Transformers? Kids’ stuff. Transformers: Revenge of the Fallen? Child’s play. Transformers: Dark of the Moon? NOT DARK ENOUGH. Yeah, it’s been pretty disappointing as an adult going to these movies about robots that transform into cars and tanks and giant scorpions and whatever and feeling like maybe the movies weren’t as serious as they could have been. Don’t worry, though, grown-ups, because Transformers: Age of Extinction is going to be so dark that you probably won’t even want to bring your kids to see it before you buy them the Dinobot action figures.
At least, that’s actor Titus Welliver’s take on the film. “It’s a bit more of a darker vision of the Transformers world,” he told Nerdist. “It’s not a kids movie, I’ll tell you that much.” Yes, much like its erstwhile star Shia LaBeouf, it seems like the Transformers series might be having an identity crisis. No longer content to just be a family-friendly film about robots levelling entire cities, probably leading to casualties in the thousands, it has a new star in brooding everyman Mark Wahlberg and will be re-appropriating the robots of the last three films in some sort of meta-commentary on the nature of creative expression and how, like, what even is art anyway?
It’s possible I just made that last part up, though.

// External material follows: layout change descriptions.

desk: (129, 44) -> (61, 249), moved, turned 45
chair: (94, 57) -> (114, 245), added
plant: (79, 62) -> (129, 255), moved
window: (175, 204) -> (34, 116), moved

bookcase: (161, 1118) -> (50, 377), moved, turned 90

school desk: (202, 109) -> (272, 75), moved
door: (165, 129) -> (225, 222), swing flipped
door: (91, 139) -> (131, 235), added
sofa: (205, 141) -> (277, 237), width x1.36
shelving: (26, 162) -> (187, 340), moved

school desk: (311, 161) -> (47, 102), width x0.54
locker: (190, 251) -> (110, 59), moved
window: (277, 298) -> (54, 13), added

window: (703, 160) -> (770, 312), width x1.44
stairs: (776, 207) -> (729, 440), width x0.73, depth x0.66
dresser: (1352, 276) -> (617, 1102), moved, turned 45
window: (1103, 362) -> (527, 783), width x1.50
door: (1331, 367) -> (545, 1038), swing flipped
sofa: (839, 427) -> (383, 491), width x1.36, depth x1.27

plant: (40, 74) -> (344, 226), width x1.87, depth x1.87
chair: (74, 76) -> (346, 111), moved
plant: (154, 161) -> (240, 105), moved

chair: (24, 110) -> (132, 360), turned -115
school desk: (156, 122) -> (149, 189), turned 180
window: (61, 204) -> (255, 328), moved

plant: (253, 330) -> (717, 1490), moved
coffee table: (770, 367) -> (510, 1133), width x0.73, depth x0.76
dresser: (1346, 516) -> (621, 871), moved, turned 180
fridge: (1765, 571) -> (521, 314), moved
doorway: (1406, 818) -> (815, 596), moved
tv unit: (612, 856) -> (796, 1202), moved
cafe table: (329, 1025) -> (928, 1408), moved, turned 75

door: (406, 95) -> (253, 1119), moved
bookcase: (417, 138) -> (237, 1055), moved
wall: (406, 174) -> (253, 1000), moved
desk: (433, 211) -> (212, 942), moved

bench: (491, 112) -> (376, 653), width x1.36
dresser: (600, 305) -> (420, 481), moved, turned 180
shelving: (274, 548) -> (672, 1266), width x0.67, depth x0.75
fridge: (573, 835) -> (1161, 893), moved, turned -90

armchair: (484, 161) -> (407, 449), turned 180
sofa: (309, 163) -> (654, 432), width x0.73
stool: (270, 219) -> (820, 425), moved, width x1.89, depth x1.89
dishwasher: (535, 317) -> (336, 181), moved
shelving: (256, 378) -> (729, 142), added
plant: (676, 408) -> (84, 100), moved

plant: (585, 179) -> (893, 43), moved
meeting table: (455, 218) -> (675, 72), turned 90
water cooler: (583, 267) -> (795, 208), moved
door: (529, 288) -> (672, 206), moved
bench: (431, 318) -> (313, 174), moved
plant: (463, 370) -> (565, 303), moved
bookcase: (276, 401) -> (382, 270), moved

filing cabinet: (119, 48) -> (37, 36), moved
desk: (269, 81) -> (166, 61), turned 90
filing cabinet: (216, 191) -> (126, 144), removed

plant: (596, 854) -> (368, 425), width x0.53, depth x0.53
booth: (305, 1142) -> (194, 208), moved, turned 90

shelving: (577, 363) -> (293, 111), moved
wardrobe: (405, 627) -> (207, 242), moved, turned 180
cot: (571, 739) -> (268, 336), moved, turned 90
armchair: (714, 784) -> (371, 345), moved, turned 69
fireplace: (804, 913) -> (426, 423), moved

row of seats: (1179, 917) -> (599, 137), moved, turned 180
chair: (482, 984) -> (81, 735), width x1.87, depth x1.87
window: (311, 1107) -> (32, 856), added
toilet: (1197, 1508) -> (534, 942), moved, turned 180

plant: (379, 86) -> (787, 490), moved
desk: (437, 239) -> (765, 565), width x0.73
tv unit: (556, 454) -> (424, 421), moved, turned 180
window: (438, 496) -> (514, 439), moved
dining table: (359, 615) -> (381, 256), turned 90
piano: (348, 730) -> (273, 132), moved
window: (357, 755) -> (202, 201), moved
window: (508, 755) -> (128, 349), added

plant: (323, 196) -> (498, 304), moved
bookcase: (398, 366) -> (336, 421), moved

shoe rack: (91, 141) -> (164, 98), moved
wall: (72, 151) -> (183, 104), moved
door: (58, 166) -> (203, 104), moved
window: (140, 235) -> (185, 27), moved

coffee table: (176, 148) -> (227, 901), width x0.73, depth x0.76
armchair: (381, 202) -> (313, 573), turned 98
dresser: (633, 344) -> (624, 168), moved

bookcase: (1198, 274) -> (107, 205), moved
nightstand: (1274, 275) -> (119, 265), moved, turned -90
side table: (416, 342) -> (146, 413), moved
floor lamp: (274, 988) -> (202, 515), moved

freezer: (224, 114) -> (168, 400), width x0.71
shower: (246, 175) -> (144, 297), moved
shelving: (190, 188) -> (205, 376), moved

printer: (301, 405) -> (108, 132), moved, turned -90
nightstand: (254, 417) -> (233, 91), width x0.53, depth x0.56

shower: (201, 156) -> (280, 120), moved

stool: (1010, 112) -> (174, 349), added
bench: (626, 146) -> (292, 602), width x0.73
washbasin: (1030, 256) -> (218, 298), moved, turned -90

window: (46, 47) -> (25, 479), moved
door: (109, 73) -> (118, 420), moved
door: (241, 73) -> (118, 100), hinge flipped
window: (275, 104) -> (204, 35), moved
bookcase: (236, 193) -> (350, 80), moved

Welliver seemed marginally excited to have a part in the film, saying “I’ve now won the hard earned respect of my children because I’m in a Transformers film, and I’ve always wanted to work with Michael Bay and certainly Mark Wahlberg and Kelsey Grammer.” Surely that is the dream of every thespian: to act opposite Mark Wahlberg’s furrowed brow and Kelsey Grammer’s continued indignation at the fact that he’d have a lot more awards if he weren’t shut out by Hollywood’s liberal elite. It’s pretty much the modern equivalent of playing Rosencrantz or Guildenstern in Shakespeare’s Hamlet.
Transformers: Age of Extinction will hit theaters on June 27th. Don’t bring the young ones, though! This is a big boy movie.